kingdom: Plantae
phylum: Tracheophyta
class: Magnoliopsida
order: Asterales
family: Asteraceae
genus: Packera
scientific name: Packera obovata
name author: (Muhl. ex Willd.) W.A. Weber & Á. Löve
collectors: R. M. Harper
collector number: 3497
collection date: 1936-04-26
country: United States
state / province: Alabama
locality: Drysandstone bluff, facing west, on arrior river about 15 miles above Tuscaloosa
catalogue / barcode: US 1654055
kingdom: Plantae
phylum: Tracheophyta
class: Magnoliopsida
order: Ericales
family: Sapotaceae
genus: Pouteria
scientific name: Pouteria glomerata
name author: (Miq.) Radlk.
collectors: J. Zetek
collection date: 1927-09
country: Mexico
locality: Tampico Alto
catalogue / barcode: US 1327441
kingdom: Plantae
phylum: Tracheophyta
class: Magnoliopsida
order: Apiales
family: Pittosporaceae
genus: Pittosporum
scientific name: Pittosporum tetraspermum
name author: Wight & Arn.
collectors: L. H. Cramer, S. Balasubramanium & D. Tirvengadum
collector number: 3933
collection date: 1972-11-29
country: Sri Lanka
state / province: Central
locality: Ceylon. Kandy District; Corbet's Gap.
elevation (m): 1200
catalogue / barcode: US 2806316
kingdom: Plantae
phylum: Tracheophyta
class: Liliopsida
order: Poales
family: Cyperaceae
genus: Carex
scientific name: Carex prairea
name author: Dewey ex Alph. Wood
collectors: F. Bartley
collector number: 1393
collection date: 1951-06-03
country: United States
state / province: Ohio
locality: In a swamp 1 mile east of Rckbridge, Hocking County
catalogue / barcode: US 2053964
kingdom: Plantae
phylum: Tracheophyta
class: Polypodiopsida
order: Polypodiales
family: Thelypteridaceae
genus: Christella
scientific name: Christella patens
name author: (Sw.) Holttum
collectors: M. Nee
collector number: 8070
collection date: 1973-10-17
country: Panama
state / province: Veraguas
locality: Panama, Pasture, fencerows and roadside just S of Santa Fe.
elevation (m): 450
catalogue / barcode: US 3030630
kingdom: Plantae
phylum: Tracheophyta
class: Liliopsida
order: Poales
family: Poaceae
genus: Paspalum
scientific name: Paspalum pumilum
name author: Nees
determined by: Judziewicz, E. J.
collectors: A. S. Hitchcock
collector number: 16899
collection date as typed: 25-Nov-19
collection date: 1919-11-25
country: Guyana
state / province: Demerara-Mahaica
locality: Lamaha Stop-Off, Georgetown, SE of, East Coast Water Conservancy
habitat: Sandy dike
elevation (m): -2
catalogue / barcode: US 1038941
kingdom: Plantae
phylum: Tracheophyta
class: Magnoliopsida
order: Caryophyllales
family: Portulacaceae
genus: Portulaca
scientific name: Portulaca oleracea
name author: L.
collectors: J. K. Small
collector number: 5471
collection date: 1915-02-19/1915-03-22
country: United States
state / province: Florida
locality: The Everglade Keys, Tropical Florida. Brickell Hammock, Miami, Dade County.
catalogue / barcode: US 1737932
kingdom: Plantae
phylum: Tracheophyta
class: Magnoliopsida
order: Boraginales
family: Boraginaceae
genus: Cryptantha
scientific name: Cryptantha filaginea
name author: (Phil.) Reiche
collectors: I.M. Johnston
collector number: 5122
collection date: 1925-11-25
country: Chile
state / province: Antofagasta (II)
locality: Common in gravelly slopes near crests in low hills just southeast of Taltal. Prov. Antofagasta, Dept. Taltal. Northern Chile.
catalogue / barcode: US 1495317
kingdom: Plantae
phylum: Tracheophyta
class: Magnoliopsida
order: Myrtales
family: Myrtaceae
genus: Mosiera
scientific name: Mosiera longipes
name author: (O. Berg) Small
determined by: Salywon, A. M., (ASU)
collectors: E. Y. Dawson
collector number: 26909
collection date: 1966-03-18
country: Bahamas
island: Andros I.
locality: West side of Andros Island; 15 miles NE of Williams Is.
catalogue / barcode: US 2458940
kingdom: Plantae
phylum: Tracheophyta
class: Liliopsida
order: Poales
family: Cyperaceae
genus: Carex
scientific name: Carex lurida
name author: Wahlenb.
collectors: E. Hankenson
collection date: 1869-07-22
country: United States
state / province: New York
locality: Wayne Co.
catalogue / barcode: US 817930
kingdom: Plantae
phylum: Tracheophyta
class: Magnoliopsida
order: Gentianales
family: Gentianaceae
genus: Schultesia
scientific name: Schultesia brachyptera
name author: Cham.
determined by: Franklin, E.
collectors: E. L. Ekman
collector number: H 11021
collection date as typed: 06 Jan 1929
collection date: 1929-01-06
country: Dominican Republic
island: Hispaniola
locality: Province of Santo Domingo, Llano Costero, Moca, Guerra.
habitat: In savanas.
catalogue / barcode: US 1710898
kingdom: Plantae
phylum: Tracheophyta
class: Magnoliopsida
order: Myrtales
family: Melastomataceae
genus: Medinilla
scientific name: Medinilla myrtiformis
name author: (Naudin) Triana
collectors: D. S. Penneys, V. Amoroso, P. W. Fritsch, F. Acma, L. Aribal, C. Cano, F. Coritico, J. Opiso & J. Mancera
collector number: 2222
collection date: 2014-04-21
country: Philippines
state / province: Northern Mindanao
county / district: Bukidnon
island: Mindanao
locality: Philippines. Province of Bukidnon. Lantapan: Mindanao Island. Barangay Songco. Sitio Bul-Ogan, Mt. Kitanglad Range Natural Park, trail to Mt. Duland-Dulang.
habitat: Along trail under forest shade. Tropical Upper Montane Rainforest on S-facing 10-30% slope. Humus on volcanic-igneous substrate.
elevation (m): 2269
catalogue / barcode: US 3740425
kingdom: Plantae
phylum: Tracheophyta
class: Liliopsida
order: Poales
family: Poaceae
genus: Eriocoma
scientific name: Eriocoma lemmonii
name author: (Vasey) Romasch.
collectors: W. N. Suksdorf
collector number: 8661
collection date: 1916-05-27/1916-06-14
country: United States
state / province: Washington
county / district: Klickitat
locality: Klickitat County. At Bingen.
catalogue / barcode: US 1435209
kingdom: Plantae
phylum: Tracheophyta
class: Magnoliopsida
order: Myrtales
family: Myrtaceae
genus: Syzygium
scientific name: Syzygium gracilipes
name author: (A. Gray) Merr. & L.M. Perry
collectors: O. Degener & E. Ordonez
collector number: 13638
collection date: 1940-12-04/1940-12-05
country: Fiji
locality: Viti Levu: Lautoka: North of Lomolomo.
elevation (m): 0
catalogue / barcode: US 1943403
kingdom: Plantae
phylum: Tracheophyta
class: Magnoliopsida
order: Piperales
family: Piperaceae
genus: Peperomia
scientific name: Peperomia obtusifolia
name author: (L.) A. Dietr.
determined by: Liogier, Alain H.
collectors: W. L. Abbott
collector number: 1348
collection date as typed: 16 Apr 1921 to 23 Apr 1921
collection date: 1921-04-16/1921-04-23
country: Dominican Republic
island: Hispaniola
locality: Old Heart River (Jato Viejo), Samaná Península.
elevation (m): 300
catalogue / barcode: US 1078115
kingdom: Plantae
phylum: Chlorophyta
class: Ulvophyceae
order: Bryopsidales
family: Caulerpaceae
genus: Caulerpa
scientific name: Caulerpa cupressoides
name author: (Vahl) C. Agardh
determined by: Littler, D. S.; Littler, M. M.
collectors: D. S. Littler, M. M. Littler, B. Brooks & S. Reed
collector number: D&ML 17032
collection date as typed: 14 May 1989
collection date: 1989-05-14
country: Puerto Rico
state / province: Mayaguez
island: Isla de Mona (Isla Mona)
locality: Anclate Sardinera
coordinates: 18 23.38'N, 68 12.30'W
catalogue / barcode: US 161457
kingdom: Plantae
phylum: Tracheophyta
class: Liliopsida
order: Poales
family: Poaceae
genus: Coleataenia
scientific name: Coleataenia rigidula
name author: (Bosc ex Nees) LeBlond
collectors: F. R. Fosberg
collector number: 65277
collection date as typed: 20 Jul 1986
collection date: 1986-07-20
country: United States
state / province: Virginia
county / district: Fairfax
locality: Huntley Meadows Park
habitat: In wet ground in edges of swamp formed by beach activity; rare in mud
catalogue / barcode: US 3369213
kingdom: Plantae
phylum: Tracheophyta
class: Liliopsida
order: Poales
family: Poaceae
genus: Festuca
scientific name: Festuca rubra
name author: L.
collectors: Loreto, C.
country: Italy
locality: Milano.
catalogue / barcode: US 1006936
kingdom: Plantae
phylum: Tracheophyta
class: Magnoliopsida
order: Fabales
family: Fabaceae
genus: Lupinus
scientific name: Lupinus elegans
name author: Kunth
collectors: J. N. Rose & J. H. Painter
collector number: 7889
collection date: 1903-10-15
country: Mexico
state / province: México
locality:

════

## Work instructions
Copy verbatim the lines from the one containing "name author: Dewey ex Alph. Wood" through the one containing "order: Caryophyllales", both included.

## Response
name author: Dewey ex Alph. Wood
collectors: F. Bartley
collector number: 1393
collection date: 1951-06-03
country: United States
state / province: Ohio
locality: In a swamp 1 mile east of Rckbridge, Hocking County
catalogue / barcode: US 2053964
kingdom: Plantae
phylum: Tracheophyta
class: Polypodiopsida
order: Polypodiales
family: Thelypteridaceae
genus: Christella
scientific name: Christella patens
name author: (Sw.) Holttum
collectors: M. Nee
collector number: 8070
collection date: 1973-10-17
country: Panama
state / province: Veraguas
locality: Panama, Pasture, fencerows and roadside just S of Santa Fe.
elevation (m): 450
catalogue / barcode: US 3030630
kingdom: Plantae
phylum: Tracheophyta
class: Liliopsida
order: Poales
family: Poaceae
genus: Paspalum
scientific name: Paspalum pumilum
name author: Nees
determined by: Judziewicz, E. J.
collectors: A. S. Hitchcock
collector number: 16899
collection date as typed: 25-Nov-19
collection date: 1919-11-25
country: Guyana
state / province: Demerara-Mahaica
locality: Lamaha Stop-Off, Georgetown, SE of, East Coast Water Conservancy
habitat: Sandy dike
elevation (m): -2
catalogue / barcode: US 1038941
kingdom: Plantae
phylum: Tracheophyta
class: Magnoliopsida
order: Caryophyllales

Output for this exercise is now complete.